As we approached our marina, it was time for the "captain," the expert who had sailed this boat down from Long Isand, N.Y. last summer, to take over. That would be me. I took the helm and we crawled along the channel. The depth sounder said we had just .5 feet under the keel, then .0 feet, and then we began to slow down as the mud gripped at the bottom of the keel. I gunned the engine and we plowed through. We had made it. Or had we. I decided to swing the boat wide to make the turn into the narrow entrance to our slip and it was my, oh, fourth or fifth wrong decision of the day. We came to a dead stop. I throttled up. We dug in deeper and then were hard aground just 200 feet from the dock.
 
 
200 ft. from the dock, with the sun setting, we were hard aground.
We could, literally, have walked ashore.
What now? In thirty years of sailing together, we had never run aground. But that was Carribean or the Adriatic or the Pacific--this is the Chesapeake.

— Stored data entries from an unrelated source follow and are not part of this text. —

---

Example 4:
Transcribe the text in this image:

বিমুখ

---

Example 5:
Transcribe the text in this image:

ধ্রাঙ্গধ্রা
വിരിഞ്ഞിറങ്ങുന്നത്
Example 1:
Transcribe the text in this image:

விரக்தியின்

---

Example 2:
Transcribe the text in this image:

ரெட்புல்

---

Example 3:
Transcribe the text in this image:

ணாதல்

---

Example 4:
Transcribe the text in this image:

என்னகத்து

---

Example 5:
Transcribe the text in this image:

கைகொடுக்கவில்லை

We could have walked to shore, gotten in our waiting car, and driven home, leaving Seawind to her own devices. No, of course not. After summoning a friend, getting a line to shore, and trying to pull her off, we decided to wait for the tide to float us. We split a cold beer, we relaxed, we finally ended up almost enjoying it. Five hours later, we were afloat again.



Resigned to being hard aground, we determined to enjoy it and wait for the tide to come back an lift us off. The Onancock River is wonderful on a clear, cool, spring day at sunset.

 

Friday, April 9, 2010

Distractions, Distractions, Distractions: The Writer's Bane



You can always find a distraction if you're looking for one.  Tom Kite

It's one damned thing after another. Getting sick, traveling to New England to visit my parents on their 67th wedding anniversary (they still sleep in the same bed and spend the day holding hands), getting a new boat (a 17 ft. skiff), registering the boat and trailer, having contractors around the house working on the roof and rewiring the garage, and the incredible spring weather that suddenly washed over the Eastern Shore, all have essentially stopped progress on The Spirit of the Voyage, my novel in progress. Not only that, but the hinge on the screen/lid on this laptop broke and it's flapping around on my knees. I have to support it with a pillow and pillow keeps sliding away and it's impossible to focus on writing.

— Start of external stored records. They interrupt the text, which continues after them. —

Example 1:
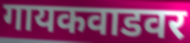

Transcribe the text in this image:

गायकवाडवर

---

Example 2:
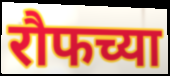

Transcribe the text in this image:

रौफच्या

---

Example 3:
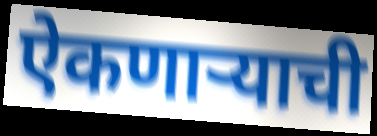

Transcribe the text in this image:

ऐकणार्‍याची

What to do? I'm working on it. Gotta guy looking for a new screen, the contractors will be done in a few days, and I'll be able to get back to some sort of routine. And there's the answer: get a routine going. I usually like getting up early and down here to my "space" and getting going. Now, after a month of getting nothing accomplished, I'm going to have to spend a lot of time reviewing everything and figuring out where I am.

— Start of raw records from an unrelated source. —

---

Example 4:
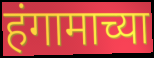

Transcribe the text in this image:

हंगामाच्या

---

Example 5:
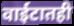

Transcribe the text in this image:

वाईटातही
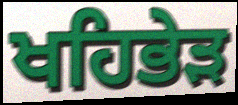
ਖਹਿਭੇੜ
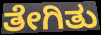
ತೇಗಿತು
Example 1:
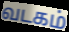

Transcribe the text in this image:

வடகம்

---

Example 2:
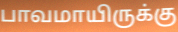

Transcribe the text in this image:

பாவமாயிருக்கு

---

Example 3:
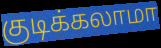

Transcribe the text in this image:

குடிக்கலாமா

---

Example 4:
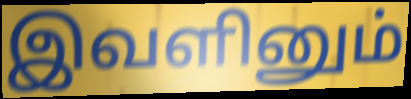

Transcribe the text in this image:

இவளினும்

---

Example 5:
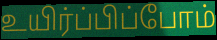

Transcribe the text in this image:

உயிர்ப்பிப்போம்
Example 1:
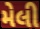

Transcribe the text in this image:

મેલી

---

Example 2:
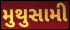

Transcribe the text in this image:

મુથુસામી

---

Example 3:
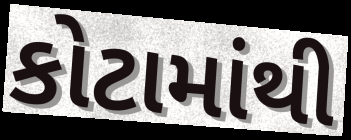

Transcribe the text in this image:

કોટામાંથી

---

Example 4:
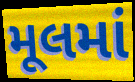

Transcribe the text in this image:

મૂલમાં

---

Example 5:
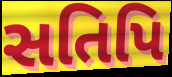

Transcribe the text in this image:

                 Here's some of the family at my parent's 67th wedding anniversary.
                Front row: Joann McGowan, Dad, Mom, Marble Arvidson.
                Back row: Christia Peralta Martel, Patty Arvidson Thayer, Will Thayer
                Me, John Arvidson, John Martel

But I did fine a couple of interesting books while I was in New England. One is an old college text of mine with the impressive title of Levels of Knowing and Existence by Harry L. Wineberg. As I recall, it concerns semantics and the meaning of meaning. Pretty dense stuff. Nonetheless, I'll be dipping into it soon. The other is the Dictionary of Misinformation and is full of corrections of all those urban rumors we accept as truth. For example, the term damned Yankees, did not originally refer to Northerners by Southerners. The term during the Revolutionary War and was used against northern "provincials" by "Yorkers" in General Schuyler's northern army. Now we in the Red Sox Nation use it, too.